5. Why do some babies with specific genetic syndromes (i.e. Down Syndrome) develop infantile spasms, and others do not?
6. What other genetic causes are there for infantile spasms?
There are many other important questions to be asked. But this is a starting point."
Some of these very questions haunt my hungry for answers heart. But before I was ready to fully commit. Because in a way...it's like giving them a piece of Trevor. And the selfish in me...wasn't comfortable with doing so. Unless. Unless...the information this team of doctors discovers will be shared. With us. The families donating our children's complex medical history to be studied. Albeit for good cause. But I'm just selfish like that.
So I emailed the lead investigator. And asked.
And later that same day he responded. I was impressed. And...relieved to be assured that they will indeed keep the families that join this study in the loop. As much as possible. Although he made sure to emphasize that this is not something that will yield results overnight. I was already okay with that. I mean...we've got awhile before she's ready. To be a mommy. Because she is only four after all.

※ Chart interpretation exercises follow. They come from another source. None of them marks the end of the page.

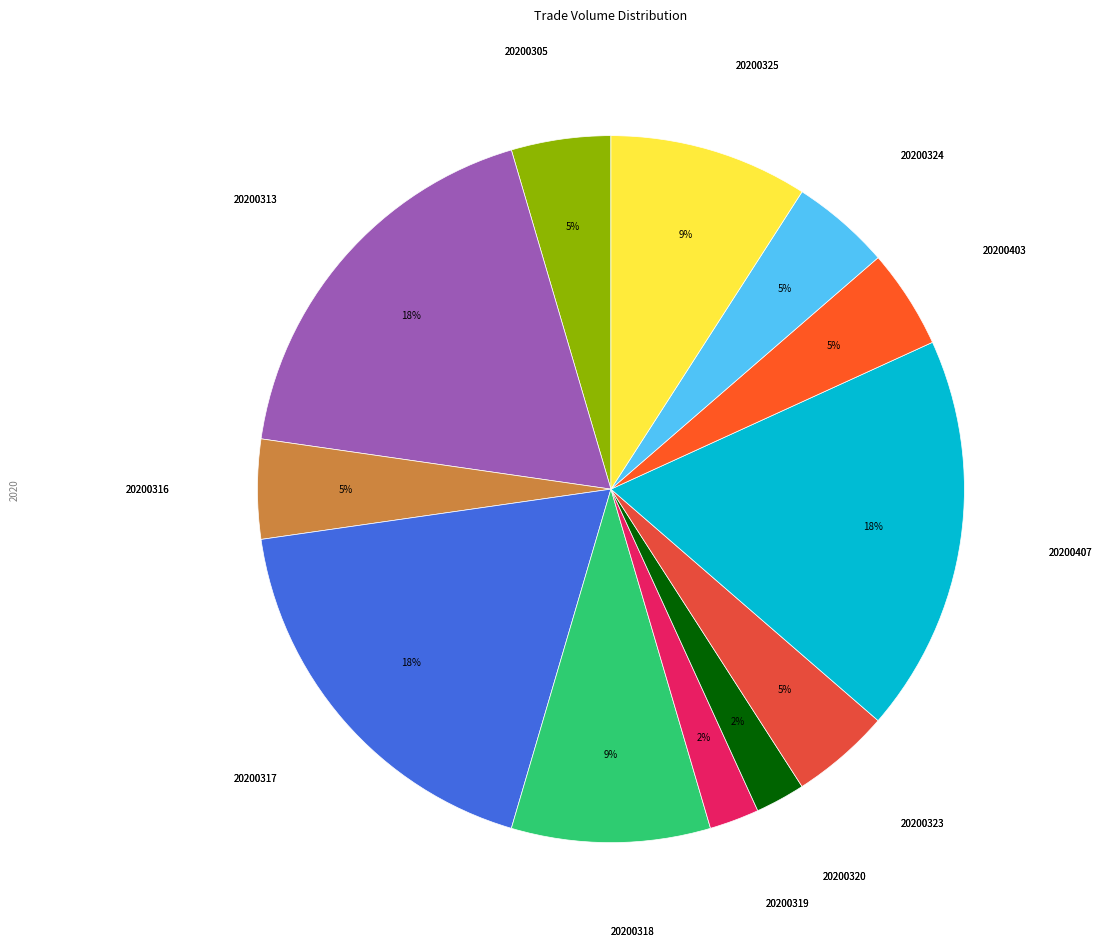

Does 20200305 represent more than half of the total?

No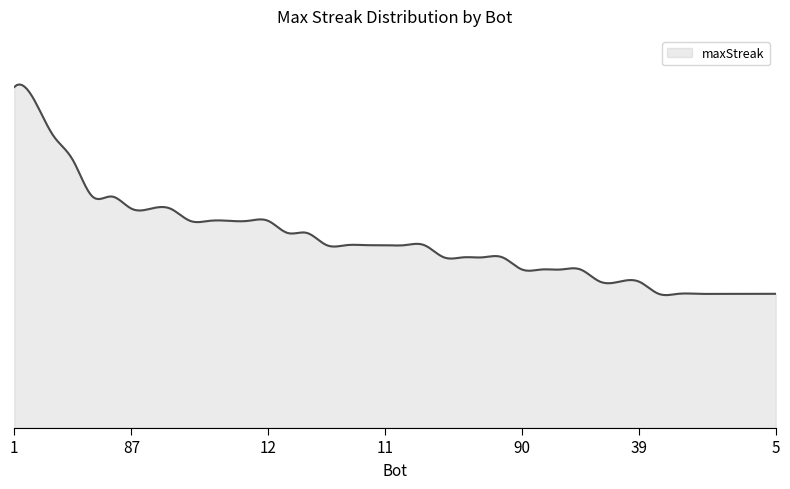

Rank the categories by value from highest to lowest.

1, 24, 27, 68, 43, 37, 87, 71, 44, 91, 89, 75, 48, 12, 65, 9, 82, 26, 14, 11, 2, 0, 80, 38, 33, 13, 90, 86, 59, 7, 57, 46, 39, 56, 53, 32, 23, 21, 19, 5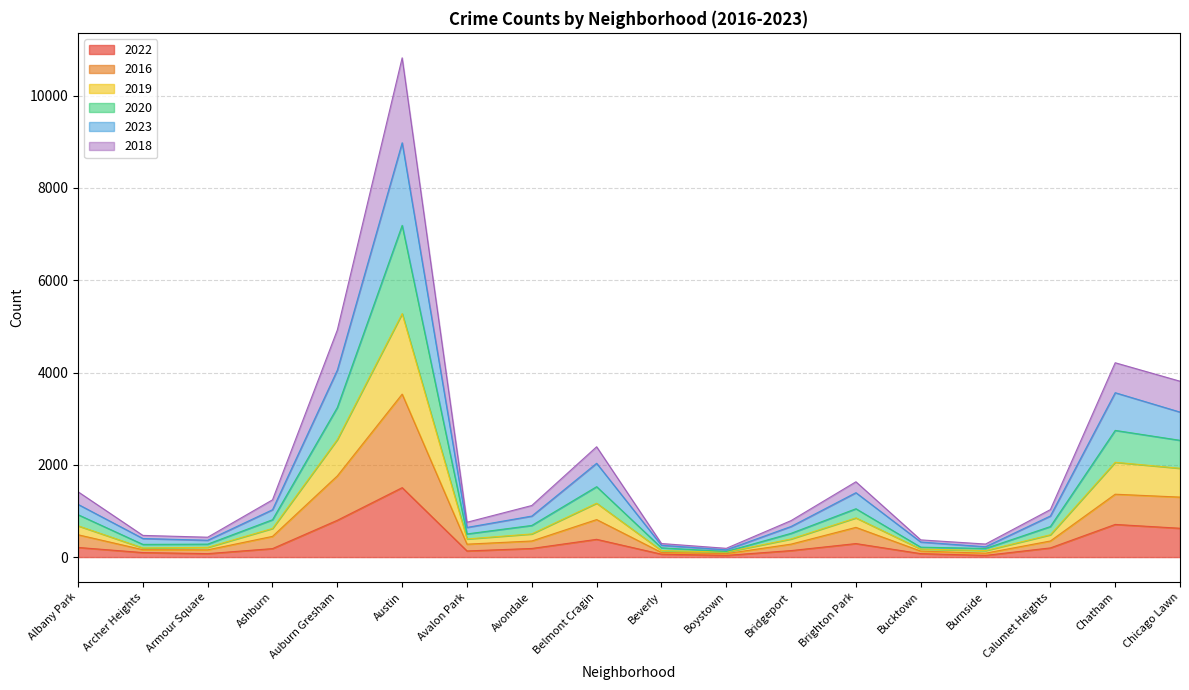

What is the label of the 18th point from the left?

Chicago Lawn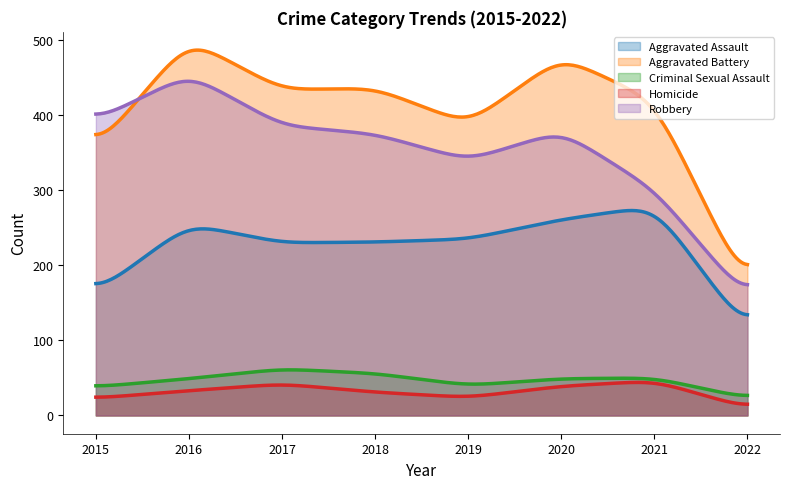

The Aggravated Battery series shows 233 at 2019. True or false?

False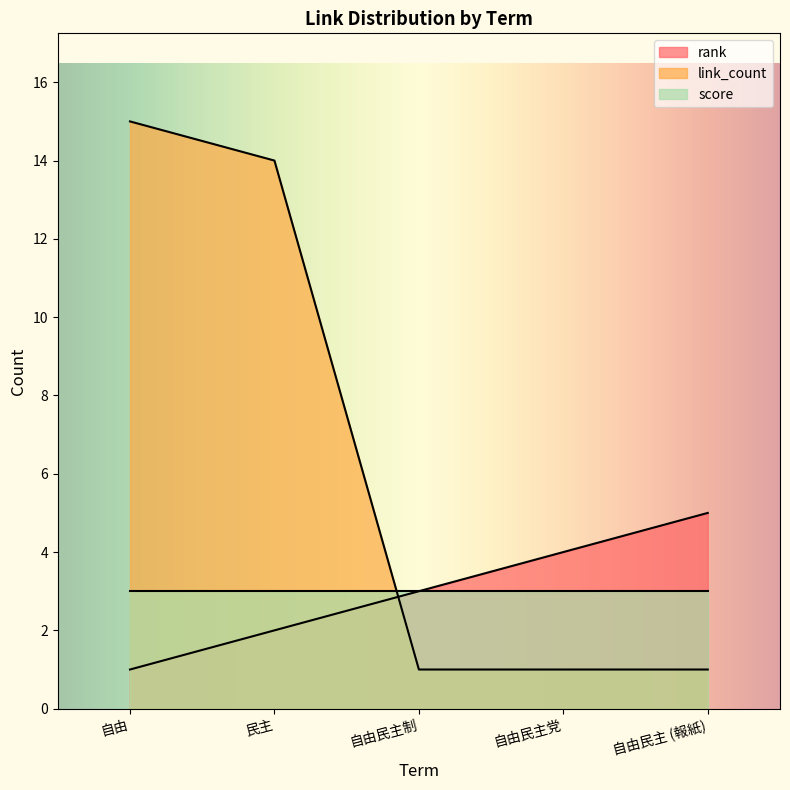

What is the greatest value displayed?

15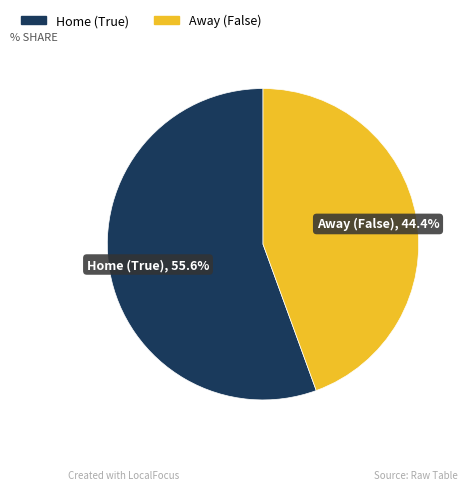

Is there a majority slice in this chart?

Yes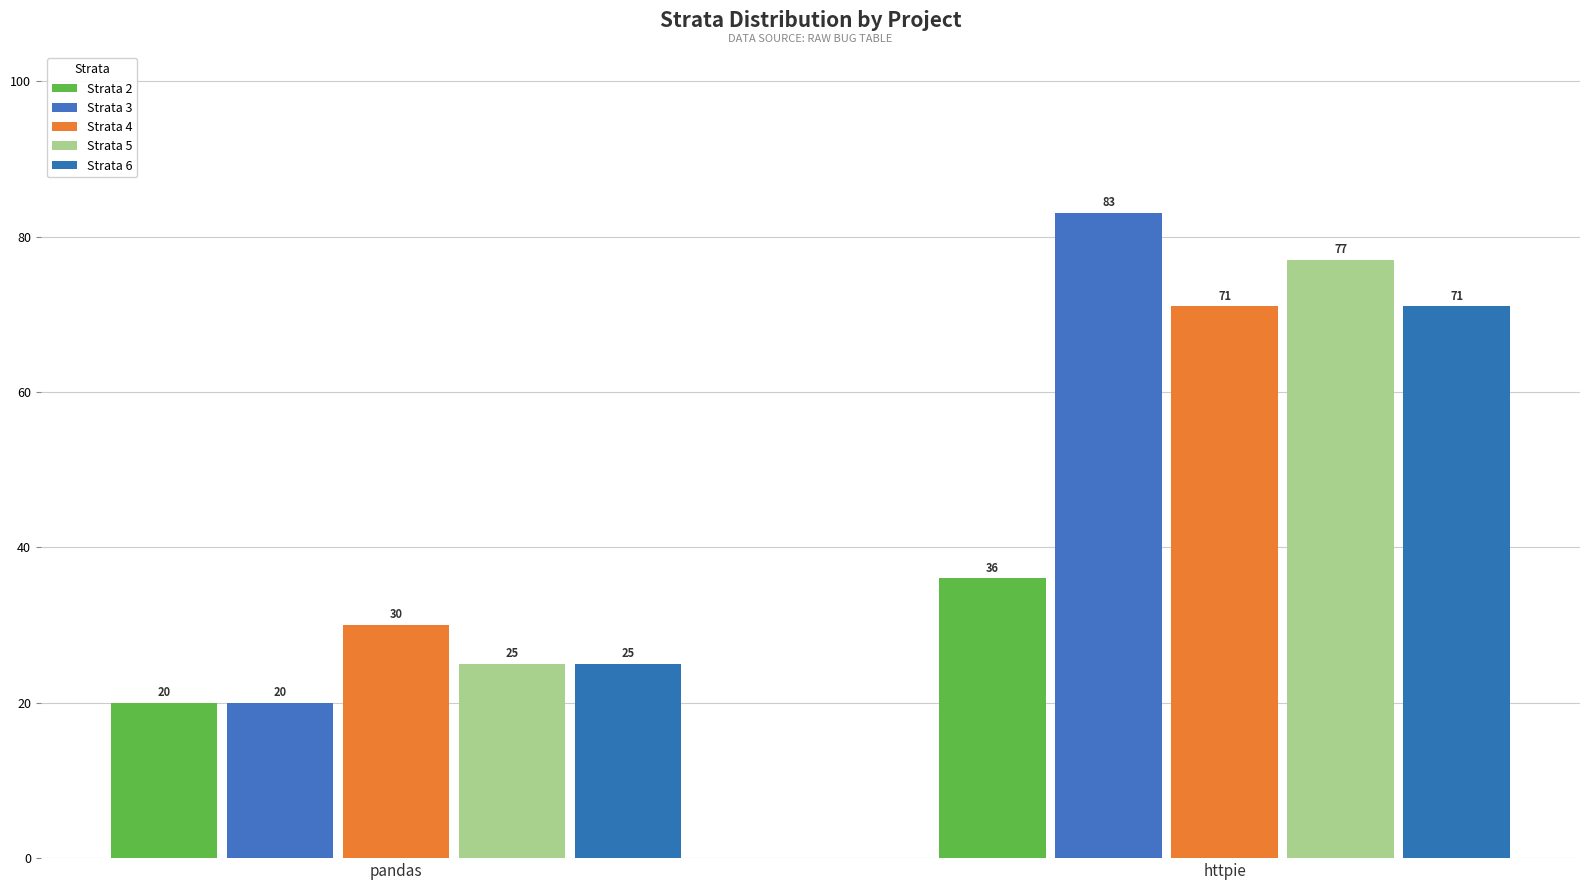

How many values in the Strata 5 series are below 77?

1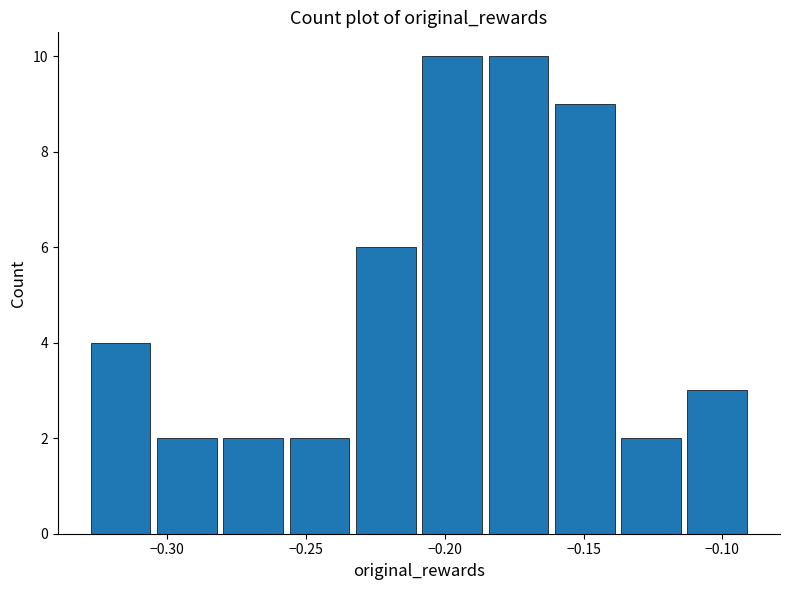

Reading left to right, transcribe this chart: for each bar, give the range it covers on the x-axis and its height. Neither the bar edges nor the heights are printed on the chart, so give them approximately, as read against the axes.

-0.330 to -0.305: 4
-0.305 to -0.280: 2
-0.280 to -0.255: 2
-0.255 to -0.235: 2
-0.235 to -0.210: 6
-0.210 to -0.185: 10
-0.185 to -0.160: 10
-0.160 to -0.140: 9
-0.140 to -0.115: 2
-0.115 to -0.090: 3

They are hoping to enroll 200 children into this study. Well...199 if we're counting Trevy...
Click here to learn more for yourself. I was immediately captivated by how well presented the project is.
And I'm asking...if you like what you read:
- Enroll your child
- Tell your Dr. Neuro...so she/he can inform other IS families in their clinic who may be interested as well
- Share the link with other IS families you're connected with who may not be aware of this project
- Post it to your website if you have one
Whaddya say? Am I the only sappy we-can-change-the-future girl out there?